Had Scott’s attorney argued the evidence of the jumping only on the issue of proximate cause of injury, the argument would likewise have been proper. But the argument probably dealt with assumption of risk as well. Sauer’s problem here, however, is that he did not object to the argument either at the time or promptly at its conclusion. He thus waived any objection, as his standing objection to evidence of jumping was not broad enough to cover argument. See Andrews v. Struble, 178 N.W.2d 391 (Iowa).

Sauer claims that during the taking of exceptions to instructions, the trial court saved him an objection to argument, but that objection related to another matter and not to jumping.

We do not sustain this assigned error.

III. Assumption of Risk. In his next two assignments of error, Sauer asserts that Scott did not introduce substantial evidence of assumption of risk of recklessness. Sauer places primary reliance on King v. Barrett, 185 N.W.2d 210 (Iowa).

The evidence here is considerably different from the situation in the King case. We have reviewed the present record and conclude it contains substantial evidence from which the jury could find assumption of risk of recklessness.

Sauer also asserts that the trial court erred in Instruction 11 on assumption of risk. In substance the objection is that the court should have set out the elements of assumption of risk enumerated in King. We have reviewed Sauer’s exceptions to Instruction 11, however, and conclude that they are not broad enough to cover his present contentions. See rule 196, Rules of Civil Procedure; Pose v. Roosevelt Hotel Co., 208 N.W.2d 19 (Iowa).

We do not sustain these assignments of error.

IV. Voir Dire; Arguments; Instructions. Finally Sauer asserts that defense counsel prejudiced Sauer’s case by improper acts and statements on voir dire and in argument, especially in light of the instructions.

The trial court permitted defense counsel during examination of the jury panel to read the guest statute aloud and to write the following on a blackboard: “I. Guest,” “II. Reckless,” and “HI. Intoxicated.” The court also permitted defense counsel on subsequent argument to cover the three words with paper and then to remove the paper from “reckless” and “intoxicated”— to indicate that they were the grounds left in the case. Then in stating the issues in its instructions, the court told the jury that it had ruled Sauer was a guest and they were not to decide his status. The court submitted recklessness and intoxication for jury consideration.

Two questions confront us: whether the court erred in what it permitted and whether the error prejudiced Sauer’s case.

As to the first question, we see some correct and some incorrect acts. Sauer did indeed base his case on three grounds, and defense counsel were entitled at the proper time to state those grounds to the jury, using a blackboard as a visual aid if they chose in order to help the jury comprehend the issues. State v. Blyth, 226 N.W.2d 250, 252 (Iowa). Counsel had a right to cover over the three words and uncover the two which were left, as their method of making clear to the jury the bases which were left for jury determination. Meglemry v. Bruner, 344 S.W.2d 808 (Ky.); Cross v. Robert E. Lamb, Inc., 60 N.J.Super. 53,158 A.2d 359; Haley v. Hockey, 199 Misc. 512, 103 N.Y.S.2d 717; Cincinnati St. By. v. Waterman, 50 Ohio App. 380, 198 N.E. 494. The trial court had the right, indeed the duty, to tell the jury that the issue of Sauer’s status was out of the case and to submit only the two issues — since so much had been previously said during the trial about Sauer’s status in the car. Rule 196, R.C.P.

- **TO-DO ITEM**: Repeat the court opinion word for word from "IV. Voir Dire;" up to and including "of the instructions.". The records that follow the court opinion come from a different source.

- **SUPPLIED RECORDS**:
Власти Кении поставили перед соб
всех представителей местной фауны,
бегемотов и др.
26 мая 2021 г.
...
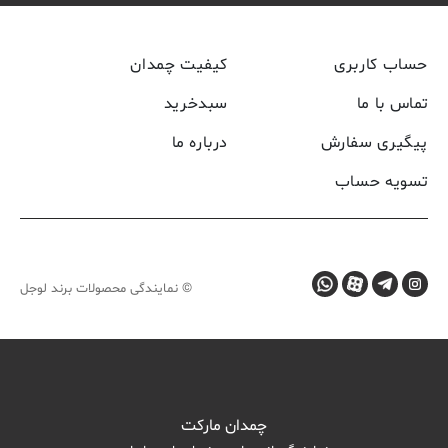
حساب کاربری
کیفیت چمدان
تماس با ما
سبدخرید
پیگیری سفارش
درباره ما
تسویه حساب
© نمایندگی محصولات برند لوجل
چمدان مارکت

- **TASK RESPONSE**:
IV. Voir Dire; Arguments; Instructions. Finally Sauer asserts that defense counsel prejudiced Sauer’s case by improper acts and statements on voir dire and in argument, especially in light of the instructions.